As the incidents and cancellations began to mount up, ATI agent Bruce Payne, who had originally backed manager Davis’ claim that he had fired everyone except Mick Fleetwood, and that Mick had been taken ill and couldn’t make the trip, began to have doubts.

“I’ll be honest with you,” he said. “I don’t know what’s happening with Fleetwood. I’m getting a lot of conflicting stories… I’m more or less playing it by ear waiting for someone to give me official notice of what did happen or what’s going to happen.”

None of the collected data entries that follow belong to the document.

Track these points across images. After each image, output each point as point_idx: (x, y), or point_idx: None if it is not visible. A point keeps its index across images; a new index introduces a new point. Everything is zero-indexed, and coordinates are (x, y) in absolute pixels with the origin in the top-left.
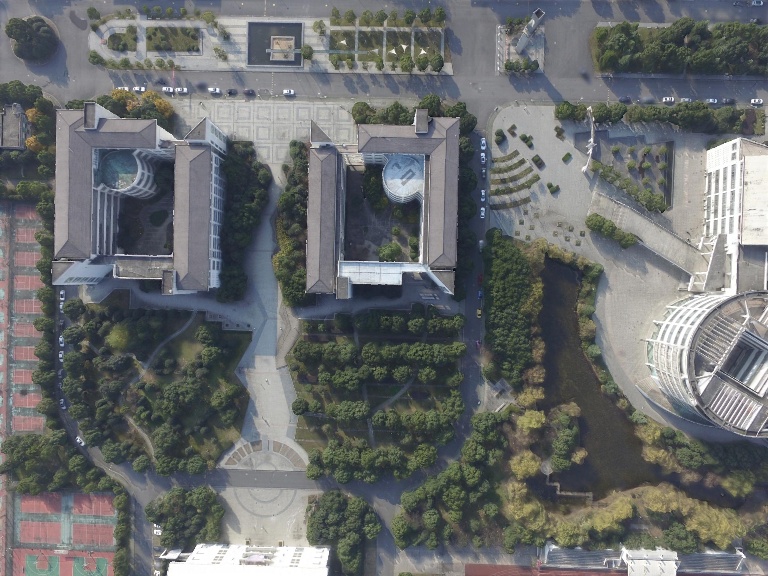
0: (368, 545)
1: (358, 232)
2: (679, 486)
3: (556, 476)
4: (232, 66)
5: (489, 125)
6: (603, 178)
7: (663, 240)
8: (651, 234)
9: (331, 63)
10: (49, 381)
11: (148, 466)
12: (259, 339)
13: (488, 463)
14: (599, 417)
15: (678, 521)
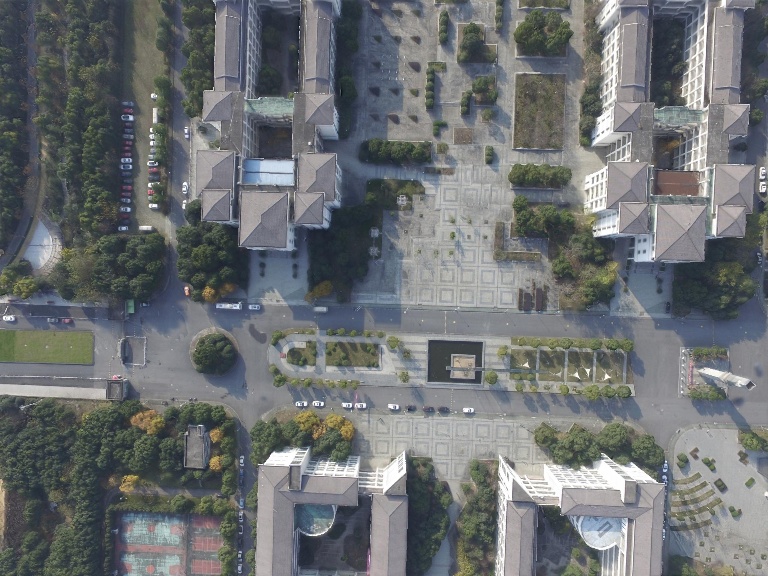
0: None
1: None
2: None
3: None
4: (412, 383)
5: (671, 447)
6: None
7: None
8: None
9: (512, 383)
10: None
11: None
12: None
13: None
14: None
15: None
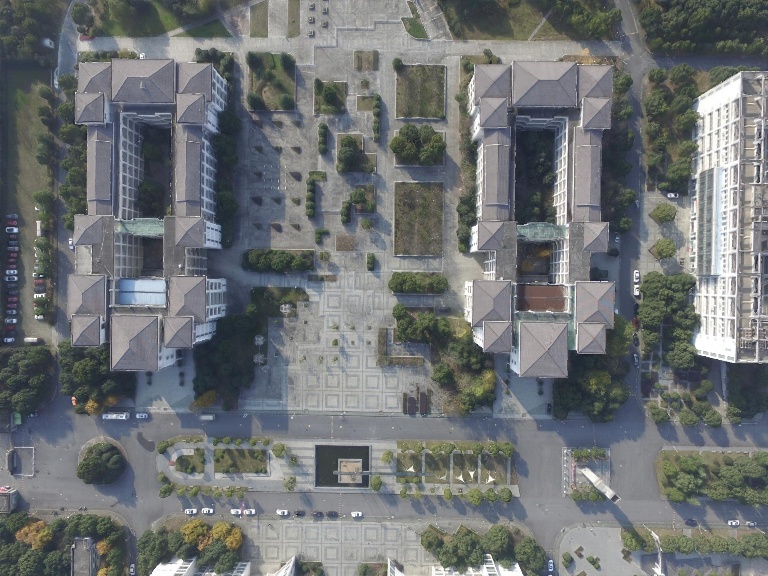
0: None
1: None
2: None
3: None
4: (300, 488)
5: (556, 546)
6: None
7: None
8: None
9: (398, 486)
10: None
11: None
12: None
13: None
14: None
15: None
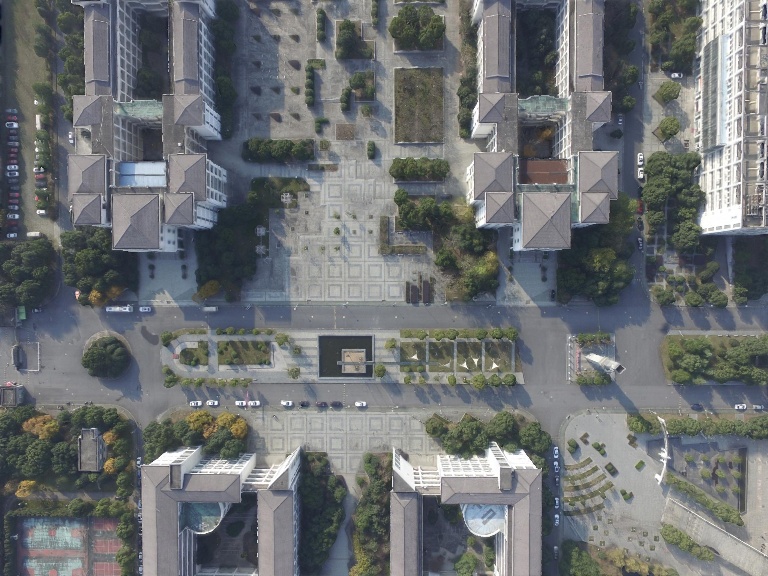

On the phone from London, “old” Fleetwood guitarist Bob Welch said Payne had called him and Mick Fleetwood to find out what was going on. “We told him that we’re taking action against Clifford,” said Welch. “The fact that he has booked the band that’s out on the road means it’s possible that he might get implicated in something. Who we’re trying to get after is Clifford and, basically, to get that band off the road.”

Payne now says: “We had anticipated canceling the whole tour as soon as it began to smell a little funny, but most of the promoters involved would sooner do it just this way and play it by ear. If we cancel, they stand to lose as much money as if it doesn’t go on. Everybody’s willing to take a chance and just wait and find out if there’s a real group.”

This story is from the March 14th, 1974 issue of Rolling Stone.